I also think about a passage that has resonance for me: “[M]y serenity is inversely proportional to my expectations. The higher my expectations … the lower is my serenity. I can watch my serenity level rise when I discard my expectations.” I’ve had many expectations for my life, how it will go, what I expect will happen, and all it has accomplished is to make me sad or frustrated. Perhaps it’s time to discard the expectations and instead trust that as someone said to me a decade ago, I’m nontraditional, and that means I get to make my own traditions.

This post is all about me turning 30, but I hope you find some relevance for your own life. Things rarely work out the way we expect or plan and when that happens, I hope you’ll join me in yelling, “Plot twist!” After all, what great adventure doesn’t have a few surprises?

I dream of a world where we discard our expectations and make our own traditions. A world where we realize our lives may not follow the path we had planned, but that doesn’t mean it’s a bad thing. A world where we accept the things we cannot change, have the courage to change the things we can, and the wisdom to know the difference.

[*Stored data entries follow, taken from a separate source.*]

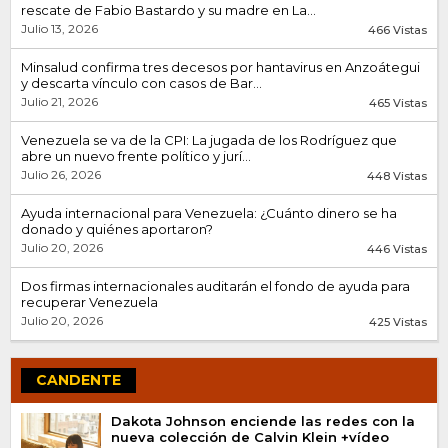
rescate de Fabio Bastardo y su madre en La...
Julio 13, 2026
466 Vistas
Minsalud confirma tres decesos por hantavirus en Anzoátegui
y descarta vínculo con casos de Bar...
Julio 21, 2026
465 Vistas
Venezuela se va de la CPI: La jugada de los Rodríguez que
abre un nuevo frente político y jurí...
Julio 26, 2026
448 Vistas
Ayuda internacional para Venezuela: ¿Cuánto dinero se ha
donado y quiénes aportaron?
Julio 20, 2026
446 Vistas
Dos firmas internacionales auditarán el fondo de ayuda para
recuperar Venezuela
Julio 20, 2026
425 Vistas
CANDENTE
Dakota Johnson enciende las redes con la
nueva colección de Calvin Klein +vídeo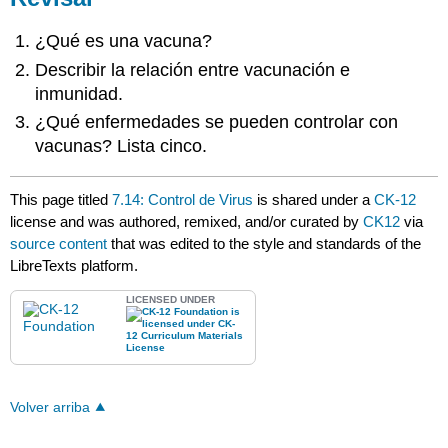
¿Qué es una vacuna?
Describir la relación entre vacunación e
inmunidad.
¿Qué enfermedades se pueden controlar con
vacunas? Lista cinco.
This page titled
7.14: Control de Virus
is shared under a
CK-12
license and was authored, remixed, and/or curated by
CK12
via
source content
that was edited to the style and standards of the
LibreTexts platform.
LICENSED UNDER
Volver arriba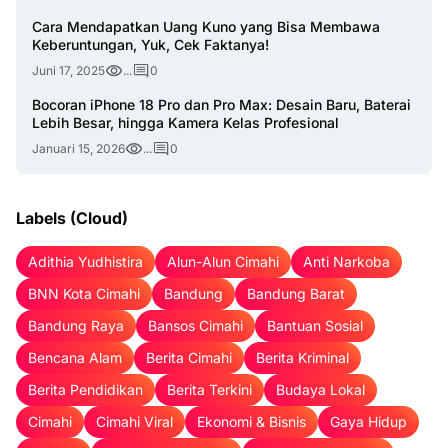
Cara Mendapatkan Uang Kuno yang Bisa Membawa
Keberuntungan, Yuk, Cek Faktanya!
Juni 17, 2025
...
0
Bocoran iPhone 18 Pro dan Pro Max: Desain Baru, Baterai
Lebih Besar, hingga Kamera Kelas Profesional
Januari 15, 2026
...
0
Labels (Cloud)
Adithia Yudhistira
Alun-Alun Cimahi
Anti Narkoba
BNN Kota Cimahi
Bandung
Bandung Barat
Bandung Raya
Bansos Cimahi
Bantuan Sosial
Bencana Alam
Berita Cimahi
Berita Kriminal
Berita Pendidikan
Berita Terkini
Budaya Lokal
Cimahi
Cimahi Viral
Ekonomi & Bisnis
Gaya Hidup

Another world is not only possible, it’s probable.

The Blame Game

By Rebekah / January 7, 2011

“It’s all my fault. I’m to blame. Why didn’t I do it differently? Why didn’t I know better?” I loooove to play the blame game. I love to have that dialogue in my head (more like diatribe). On Tuesday I went to the physical therapist and looked at myself in the mirror. As I did so I felt like I was to blame for everything wrong with my body. I’m the reason my knees are knobby. I’m the reason my hips hurt. I’m the reason my hair is scraggly. And to top it off, I received outside reinforcement. My physical therapist said to me if I hadn’t sat in the “w” position when I was a child (with my feet behind me and my knees in front of me) my knees would be “normal.” Or my hips wouldn’t hurt if I strengthened my pelvic core.

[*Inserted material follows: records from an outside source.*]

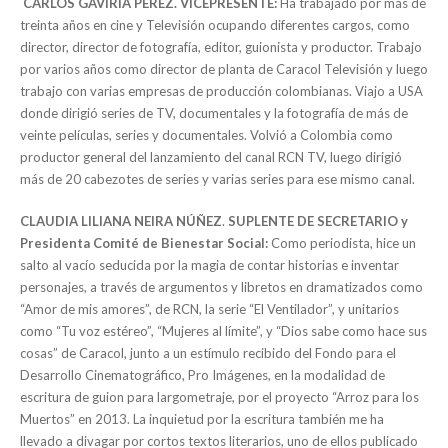
CARLOS GAVIRIA PÉREZ.
VICEPRESENTE:
Ha trabajado por más de
treinta años en cine y Televisión ocupando diferentes cargos, como
director, director de fotografía, editor, guionista y productor. Trabajo
por varios años como director de planta de Caracol Televisión y luego
trabajo con varias empresas de producción colombianas. Viajo a USA
donde dirigió series de TV, documentales y la fotografía de más de
veinte películas, series y documentales. Volvió a Colombia como
productor general del lanzamiento del canal RCN TV, luego dirigió
más de 20 cabezotes de series y varias series para ese mismo canal.
CLAUDIA LILIANA NEIRA NÚÑEZ
.
SUPLENTE DE SECRETARIO y
Presidenta Comité de Bienestar Social:
Como periodista, hice un
salto al vacío seducida por la magia de contar historias e inventar
personajes, a través de argumentos y libretos en dramatizados como
“Amor de mis amores”, de RCN, la serie “El Ventilador”, y unitarios
como “Tu voz estéreo”, “Mujeres al límite”, y “Dios sabe como hace sus
cosas” de Caracol, junto a un estímulo recibido del Fondo para el
Desarrollo Cinematográfico, Pro Imágenes, en la modalidad de
escritura de guion para largometraje, por el proyecto “Arroz para los
Muertos” en 2013. La inquietud por la escritura también me ha
llevado a divagar por cortos textos literarios, uno de ellos publicado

I’m not blaming her because Lord knows I do that enough to myself. What I’m doing though is asking myself how I benefit. How do I benefit from taking the blame for everything? What do I get from finding fault? The answer is nothing (surprise, surprise). The feeling of blame doesn’t help me change anything. It doesn’t help me solve my problem.

The blame game, especially when I play by myself, keeps me stuck in the problem. I’d rather live in the solution. And sometimes there is no solution. That’s where serenity comes in. Accepting the things I cannot change and changing the things I can. I can’t change the past. I can’t change how my knees grew in. So maybe I can stop blaming myself for how they stick out and instead start accepting and appreciating them for getting me where I want to go. I can choose to love and accept myself as I am or continue to play the blame game. Take me out coach, I’m done.

I used to think blame was a great motivator. “If I chastise myself enough I’ll do something!” Um, no. If I chastise myself enough I’ll feel bad, that’s it. My parents loved to say to me as a child, “You catch more flies with honey than you do with vinegar.” I don’t know if that’s technically true because I catch an awful lot of flies with apple cider vinegar, but I think the concept is sound. Love is a much better motivator than fear. I would do absolutely anything for the people I love. Not so much for the people I fear.

I guess what I’m saying in a roundabout way is blame doesn’t serve me. Blame gives me pain rather than serenity. And serenity is what I’m shooting for these days. I can’t fix my joints but I can strengthen my pelvic core and get a haircut. And I can also look myself in the mirror and accept what I see because it’s much easier to change your mind than it is to change your body. Cheaper too.

I dream of a world where we cut blame out of the equation. A world where we understand blame is useless because it doesn’t help us to solve anything. A world where we each experience serenity, accepting the things we cannot change and having the courage to change the things we can. A world where we live in the solution, asking what we can do about the situation. A world where we know practice love and compassion not only for each other but for ourselves.

Another world is not only possible, it’s probable.